Andrew S. Brem

Dr. Andrew S. Brem is an emeritus professor of pediatrics (nephrology) at Brown University’s Warren Alpert Medical School. He lives in East Greenwich.
Conservative health care economists Lanhee Chen and James Capretta wrote an op-ed for The New York Times, which appeared on Jan. 26 (“We Can Improve Health Care. It Just Takes Compromise”). Conservatives last proposed health care policies in the early 2000s with the Heritage Foundation white paper outlining what would eventually become the Affordable Care Act (ACA).
Now the Biden administration is hoping to further modify the ACA. Clearly, political compromise is needed, but we should understand and consider all of the variables in planning policy. Models used by economists and political groups often don’t include factors unique to medicine. Some examples appear below.
Competition has always been promoted as a way to lower costs. In medicine, that assumption doesn’t always work. For example, if two hospitals each operate a cardiac surgery program in a given city, they need to be on call 24/7 with a full team of physicians, surgeons, nursing staff and other professionals. Those costs are fixed. Moreover, each team has to perform a minimum number of cases per year to remain proficient and accredited.
Using epidemiological methods, we can track the frequency of cardiac disease in a population, and from that data, we can predict the number of patients who will require surgery in any given year. If the need for cardiac surgery in that community isn’t high enough to support both programs, both are in danger of failing, and failure drives up health care costs. Cardiac surgery programs aren’t like car companies where you can “lay off” workers when business is slow.
Cost-cutting in health care is an easy target, but remember, one person’s waste is another’s livelihood. Medicine is moving toward “evidence-based” care where there is a scientific foundation behind treatment decisions, and treatment should be cost-effective. Eliminating unnecessary, repetitive and unproven procedures is difficult but doable. It takes time to “re-educate” medical providers.
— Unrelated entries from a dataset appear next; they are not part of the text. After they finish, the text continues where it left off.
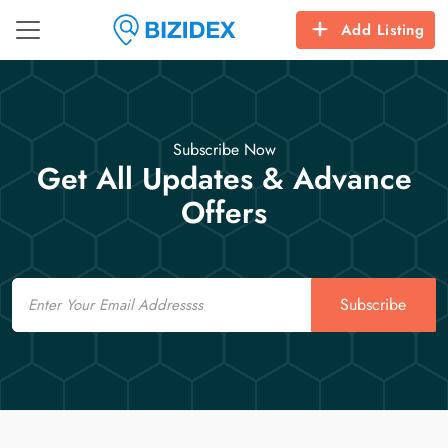
Add Listing
Subscribe Now
Get All Updates & Advance
Offers
Email
Subscribe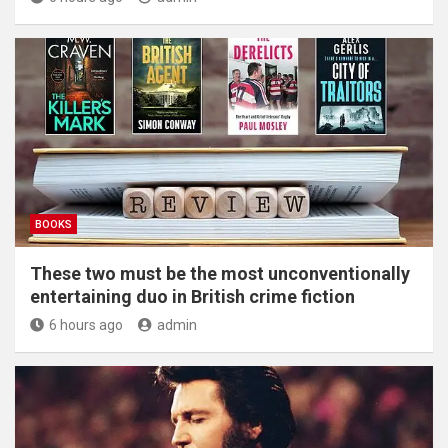
BOOKS
These two must be the most unconventionally
entertaining duo in British crime fiction
6 hours ago
admin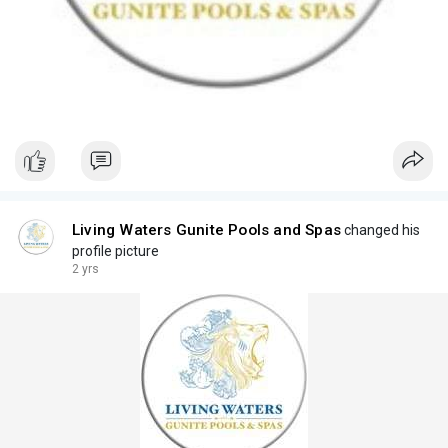
Living Waters Gunite Pools and Spas
changed his
profile picture
2 yrs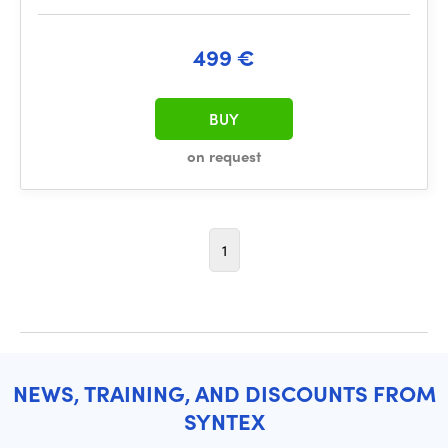
499 €
BUY
on request
1
NEWS, TRAINING, AND DISCOUNTS FROM
SYNTEX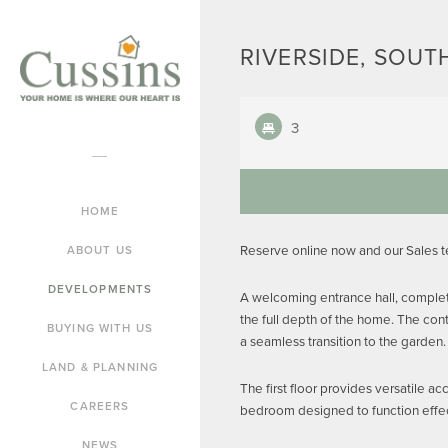
RIVERSIDE, SOUTH
3
HOME
Reserve online now and our Sales 
ABOUT US
DEVELOPMENTS
A welcoming entrance hall, complete
the full depth of the home. The con
BUYING WITH US
a seamless transition to the garden.
LAND & PLANNING
The first floor provides versatile a
CAREERS
bedroom designed to function effec
NEWS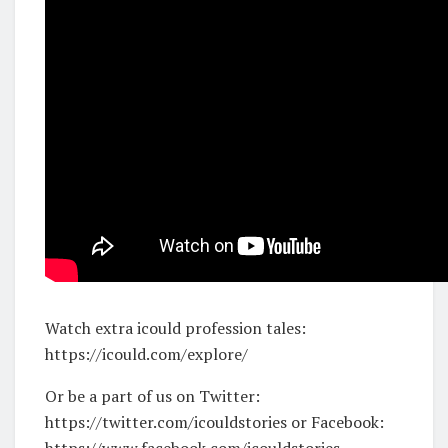
Watch extra icould profession tales:
https://icould.com/explore/
Or be a part of us on Twitter:
https://twitter.com/icouldstories or Facebook:
https://www.facebook.com/icouldstories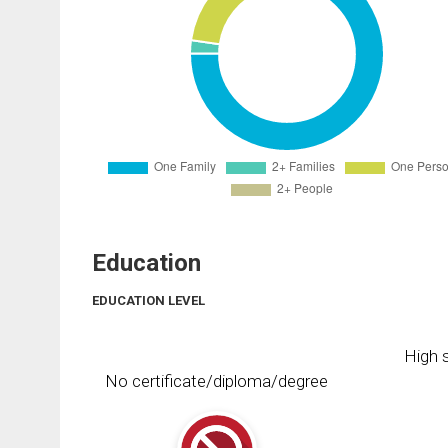
Education
EDUCATION LEVEL
High s
No certificate/diploma/degree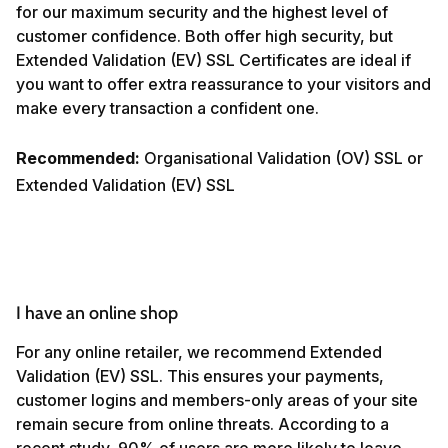
for our maximum security and the highest level of
customer confidence. Both offer high security, but
Extended Validation (EV) SSL Certificates are ideal if
you want to offer extra reassurance to your visitors and
make every transaction a confident one.
Recommended:
Organisational Validation (OV) SSL or
Extended Validation (EV) SSL
I have an online shop
For any online retailer, we recommend Extended
Validation (EV) SSL. This ensures your payments,
customer logins and members-only areas of your site
remain secure from online threats. According to a
recent study, 90% of users are more likely to leave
However, cost-cutting by giving patients final clinical decision-making on the basis of cost, deductibles and co-pays is problematic. Not all hospitals and physicians are identical in their proficiency and ability, and a consumer/patient may have little idea whether they are getting the same quality of care for the dollar at competing places.
Moreover, I have no doubt about the outcome of a patient having to choose between paying an “out-of-pocket” deductible on a screening colonoscopy or using that money on a new flat-screen TV. The elderly woman who falls and breaks her hip isn’t about to price-shop hospitals while waiting for the ambulance to come.
If one really has an interest in attacking medical costs, administrative costs are a place to start. Every dollar spent on excessive medical advertising is a dollar not directed toward providing medical care (for example: the costs of Medicare Advantage ads shown per hour on CNN or Super Bowl ads promoting a treatment of a rare form of lung cancer the average consumer would have little knowledge about).
Real policy should focus on real-life situations, not just economic models, which may have limited relevance to the practice of medicine. Decisions to allocate resources should be made on need, and not just on margin.